> **Exercise requirements**
Repeat the records given below in full, with no changes.

> **Extracted data**

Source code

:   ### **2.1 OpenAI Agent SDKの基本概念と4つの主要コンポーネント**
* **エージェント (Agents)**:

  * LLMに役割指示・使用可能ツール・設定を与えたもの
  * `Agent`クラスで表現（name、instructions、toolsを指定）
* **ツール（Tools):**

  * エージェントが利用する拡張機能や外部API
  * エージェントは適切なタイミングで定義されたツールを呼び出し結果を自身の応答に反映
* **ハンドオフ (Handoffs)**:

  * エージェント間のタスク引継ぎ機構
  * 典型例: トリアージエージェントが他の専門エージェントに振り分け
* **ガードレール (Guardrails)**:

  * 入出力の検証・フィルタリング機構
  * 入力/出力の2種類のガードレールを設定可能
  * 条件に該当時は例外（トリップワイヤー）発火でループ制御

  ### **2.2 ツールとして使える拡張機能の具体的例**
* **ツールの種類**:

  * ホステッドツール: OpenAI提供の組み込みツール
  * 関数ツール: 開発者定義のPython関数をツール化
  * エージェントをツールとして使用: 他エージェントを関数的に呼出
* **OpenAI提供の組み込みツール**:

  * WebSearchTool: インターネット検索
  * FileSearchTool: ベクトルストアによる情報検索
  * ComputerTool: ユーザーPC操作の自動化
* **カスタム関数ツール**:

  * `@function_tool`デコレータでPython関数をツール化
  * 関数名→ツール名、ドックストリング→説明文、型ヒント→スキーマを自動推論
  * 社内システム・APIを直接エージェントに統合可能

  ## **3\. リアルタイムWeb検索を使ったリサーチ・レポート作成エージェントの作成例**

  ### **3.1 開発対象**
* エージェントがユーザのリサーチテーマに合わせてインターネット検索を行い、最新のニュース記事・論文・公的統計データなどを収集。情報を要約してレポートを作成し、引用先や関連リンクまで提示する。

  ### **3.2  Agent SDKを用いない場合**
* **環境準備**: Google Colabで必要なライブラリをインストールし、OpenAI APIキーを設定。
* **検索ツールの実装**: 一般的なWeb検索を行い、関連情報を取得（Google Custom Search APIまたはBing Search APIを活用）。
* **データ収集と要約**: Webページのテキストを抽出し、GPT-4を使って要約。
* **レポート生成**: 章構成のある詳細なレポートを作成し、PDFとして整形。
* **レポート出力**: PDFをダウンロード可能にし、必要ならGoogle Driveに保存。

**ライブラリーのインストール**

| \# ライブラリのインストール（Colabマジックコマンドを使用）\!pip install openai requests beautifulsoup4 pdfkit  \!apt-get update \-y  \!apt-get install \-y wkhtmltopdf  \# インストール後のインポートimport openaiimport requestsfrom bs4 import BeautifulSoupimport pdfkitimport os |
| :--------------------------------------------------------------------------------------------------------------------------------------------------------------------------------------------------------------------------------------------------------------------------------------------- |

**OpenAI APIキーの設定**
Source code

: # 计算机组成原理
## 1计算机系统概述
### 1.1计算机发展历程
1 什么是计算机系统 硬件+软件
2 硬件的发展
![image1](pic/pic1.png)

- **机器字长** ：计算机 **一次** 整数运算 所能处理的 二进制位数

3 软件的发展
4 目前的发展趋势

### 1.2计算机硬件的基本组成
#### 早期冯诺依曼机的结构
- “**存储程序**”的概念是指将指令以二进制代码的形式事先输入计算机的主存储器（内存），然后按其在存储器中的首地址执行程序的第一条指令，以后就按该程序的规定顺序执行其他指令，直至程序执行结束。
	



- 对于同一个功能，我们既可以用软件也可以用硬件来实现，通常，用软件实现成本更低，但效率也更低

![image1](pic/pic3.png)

> **Expected answer**
Source code

:   ### **2.1 OpenAI Agent SDKの基本概念と4つの主要コンポーネント**
* **エージェント (Agents)**:

  * LLMに役割指示・使用可能ツール・設定を与えたもの
  * `Agent`クラスで表現（name、instructions、toolsを指定）
* **ツール（Tools):**

  * エージェントが利用する拡張機能や外部API
  * エージェントは適切なタイミングで定義されたツールを呼び出し結果を自身の応答に反映
* **ハンドオフ (Handoffs)**:

  * エージェント間のタスク引継ぎ機構
  * 典型例: トリアージエージェントが他の専門エージェントに振り分け
* **ガードレール (Guardrails)**:

  * 入出力の検証・フィルタリング機構
  * 入力/出力の2種類のガードレールを設定可能
  * 条件に該当時は例外（トリップワイヤー）発火でループ制御

  ### **2.2 ツールとして使える拡張機能の具体的例**
* **ツールの種類**:

  * ホステッドツール: OpenAI提供の組み込みツール
  * 関数ツール: 開発者定義のPython関数をツール化
  * エージェントをツールとして使用: 他エージェントを関数的に呼出
* **OpenAI提供の組み込みツール**:

  * WebSearchTool: インターネット検索
  * FileSearchTool: ベクトルストアによる情報検索
  * ComputerTool: ユーザーPC操作の自動化
* **カスタム関数ツール**:

  * `@function_tool`デコレータでPython関数をツール化
  * 関数名→ツール名、ドックストリング→説明文、型ヒント→スキーマを自動推論
  * 社内システム・APIを直接エージェントに統合可能

  ## **3\. リアルタイムWeb検索を使ったリサーチ・レポート作成エージェントの作成例**

  ### **3.1 開発対象**
* エージェントがユーザのリサーチテーマに合わせてインターネット検索を行い、最新のニュース記事・論文・公的統計データなどを収集。情報を要約してレポートを作成し、引用先や関連リンクまで提示する。

  ### **3.2  Agent SDKを用いない場合**
* **環境準備**: Google Colabで必要なライブラリをインストールし、OpenAI APIキーを設定。
* **検索ツールの実装**: 一般的なWeb検索を行い、関連情報を取得（Google Custom Search APIまたはBing Search APIを活用）。
* **データ収集と要約**: Webページのテキストを抽出し、GPT-4を使って要約。
* **レポート生成**: 章構成のある詳細なレポートを作成し、PDFとして整形。
* **レポート出力**: PDFをダウンロード可能にし、必要ならGoogle Driveに保存。

**ライブラリーのインストール**

| \# ライブラリのインストール（Colabマジックコマンドを使用）\!pip install openai requests beautifulsoup4 pdfkit  \!apt-get update \-y  \!apt-get install \-y wkhtmltopdf  \# インストール後のインポートimport openaiimport requestsfrom bs4 import BeautifulSoupimport pdfkitimport os |
| :--------------------------------------------------------------------------------------------------------------------------------------------------------------------------------------------------------------------------------------------------------------------------------------------- |

**OpenAI APIキーの設定**
Source code

: # 计算机组成原理
## 1计算机系统概述
### 1.1计算机发展历程
1 什么是计算机系统 硬件+软件
2 硬件的发展
![image1](pic/pic1.png)

- **机器字长** ：计算机 **一次** 整数运算 所能处理的 二进制位数

3 软件的发展
4 目前的发展趋势

### 1.2计算机硬件的基本组成
#### 早期冯诺依曼机的结构
- “**存储程序**”的概念是指将指令以二进制代码的形式事先输入计算机的主存储器（内存），然后按其在存储器中的首地址执行程序的第一条指令，以后就按该程序的规定顺序执行其他指令，直至程序执行结束。
	



- 对于同一个功能，我们既可以用软件也可以用硬件来实现，通常，用软件实现成本更低，但效率也更低

![image1](pic/pic3.png)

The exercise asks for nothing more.